CMMI – is that Agile? (Agile 2012)

Attending my first session at the Agile 2012 in Dallas, Texas (USA).
I heard Hillell Glazer talk about CMMI and agile with the title “Get over IT! Stopobsessing over CMMI and Get on with being Great” (long title by the way). Hillel also wrote a book called the “High Performance Operations”
The interesting part for me in his talk was “what is CMMI really good for?
To answer this question we can look at what it’s NOT that good at:
  • It’s not good for appraisal! 
      • Where it looks for evidence like documentation but not results (optimization).
  • It’s not good with people! 
    • It’s all about a model for processes, nothing about how to interact respectfully with each other. 
  • It’s not good with words
    • It’s too academically written you need consultants to help you understand what is meant … why not use normal English and terms that are understandable?
  • It’s not light weight process model! 
    • 3 books of over 500 pages each and you need to be an expert to understand it – don’t put your juniors to implement this! Meaning that the processes are so complicated that it in my eyes don’t meet my basic rule “simplicity is beautiful”.

The only real thing CMMI is good at Is to improve your processes – And yes that’s something.

OK, so here is what I think!!!
When judging if something is agile or not I tend to consult the Agile manifesto and the 12 principles. There are many interpretations of agile that claims that if you do like this you are agile (almost saying if you don’t do like this you are NOT agile like if you are having iterations of less than 6 weeks you following the agile paradigm, but if your iterations are longer that 6 weeks…..you are NOT agile!.

I believe that applying CMMI is way beyond applying agile methods. They have a lot in common like “Requirements are managed and inconsistencies with plan and work product are identified” which could be a product backlog or “Estimates of project planning parameters are established and maintained” which could be the sprint planning with estimates and the release plan estimated in t-shirts size and so fort.
Other activities in CMMI like Project monitoring and control or Configuration management are not only thinks that are within the project team but has stakeholder interest that lays outside the team and in the portfolio management or top management. These activities does RUP, Scrum or other agile methods not describe but they are not in any contradiction to Agile.
Just as Prince 2 that is a project management (steering) methodology can work with Agile methods CMMI can work with Agile methods or other methods as well.
But calling CMMI Agile….. NO.
CMMI is about processes an model of how to understand processes to improve them.

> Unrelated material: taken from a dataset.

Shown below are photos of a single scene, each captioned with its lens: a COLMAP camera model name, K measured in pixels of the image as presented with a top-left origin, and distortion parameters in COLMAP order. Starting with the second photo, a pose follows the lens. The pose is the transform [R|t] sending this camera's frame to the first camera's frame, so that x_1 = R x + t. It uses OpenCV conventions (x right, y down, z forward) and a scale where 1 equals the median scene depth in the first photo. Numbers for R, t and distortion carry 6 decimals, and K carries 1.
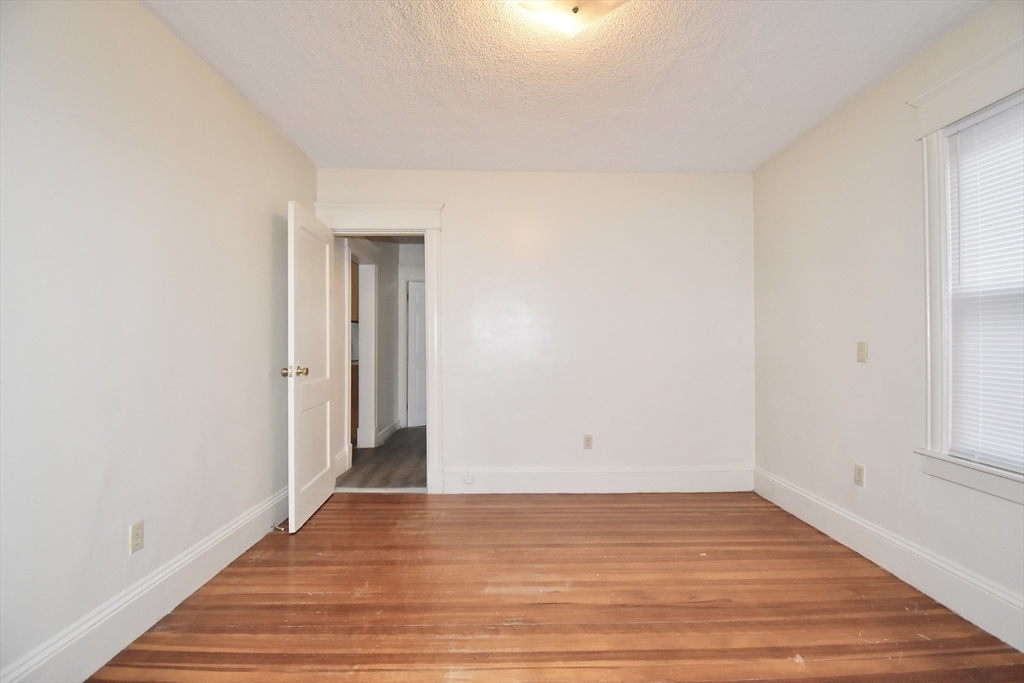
lens RADIAL K [[451.4, 0, 517.7], [0, 451.4, 341.1], [0, 0, 1]] dist [0.022212, -0.025666]
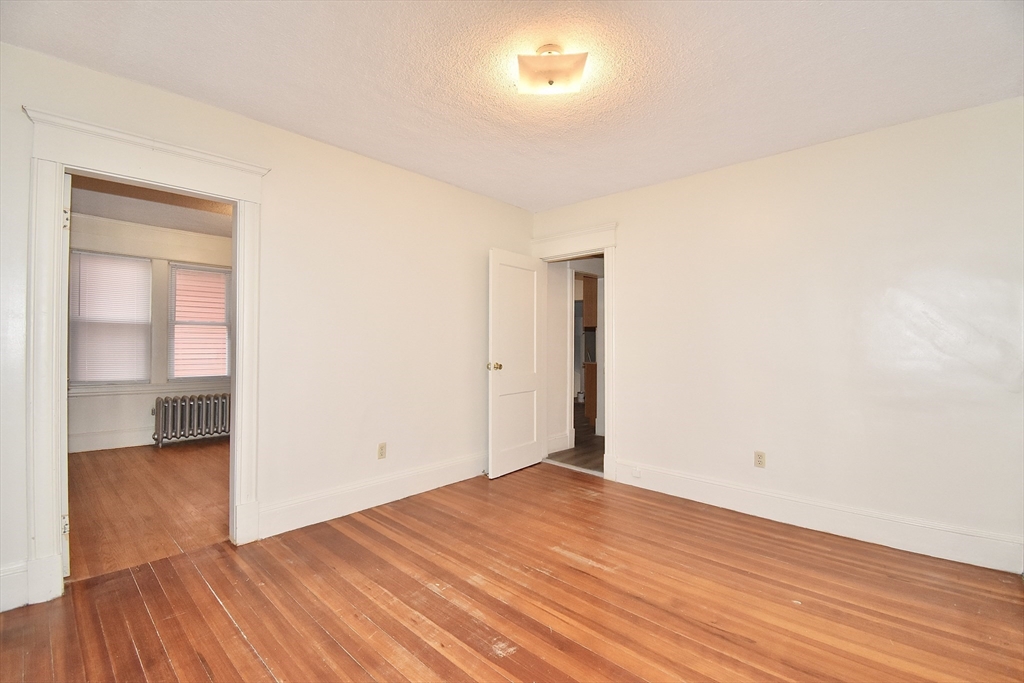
lens RADIAL K [[451.4, 0, 517.7], [0, 451.4, 341.1], [0, 0, 1]] dist [0.022212, -0.025666]
pose [[0.721910, 0.003053, -0.691980, 0.633400], [-0.003213, 0.999994, 0.001060, -0.016071], [0.691980, 0.001458, 0.721916, 0.030625]]
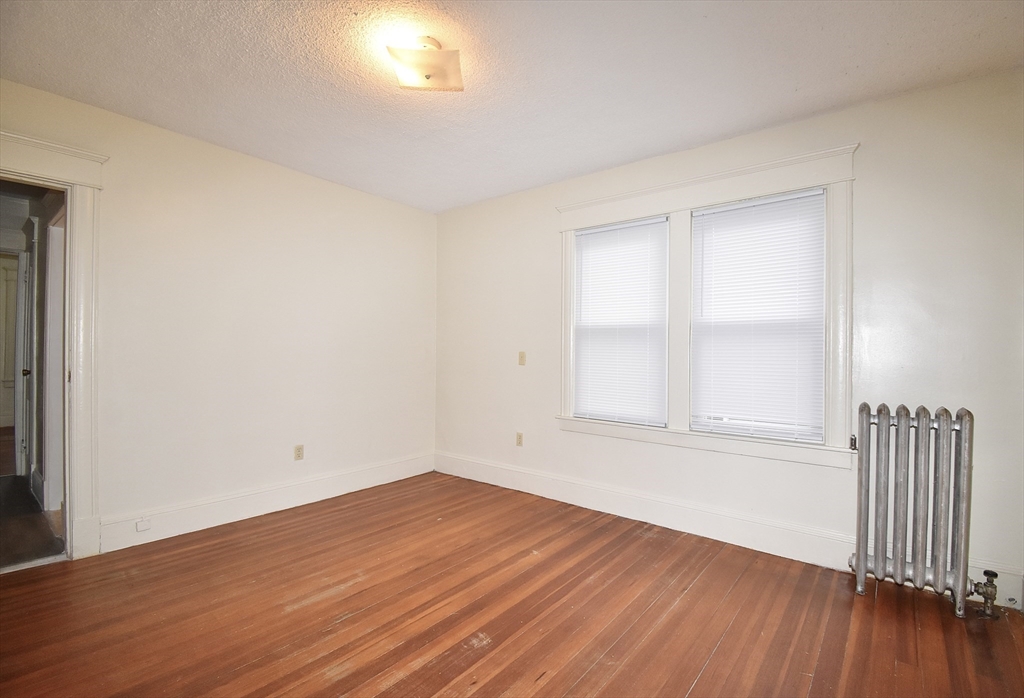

It misses totally the individuels, the people, there is no focus on the customer only the improving result. There is a design of the product, a quality verification and some interest in organisation, but no customer collaboration, no delivering software frequently with involved business people and focusing on trust rather that control.
I still believe that agile value “Individuals over Processes and Tools“. CMMI is a tool to understand and improve your processes. CMMI is not Agile, but can be used in a agile context – it all depends on the interpretation.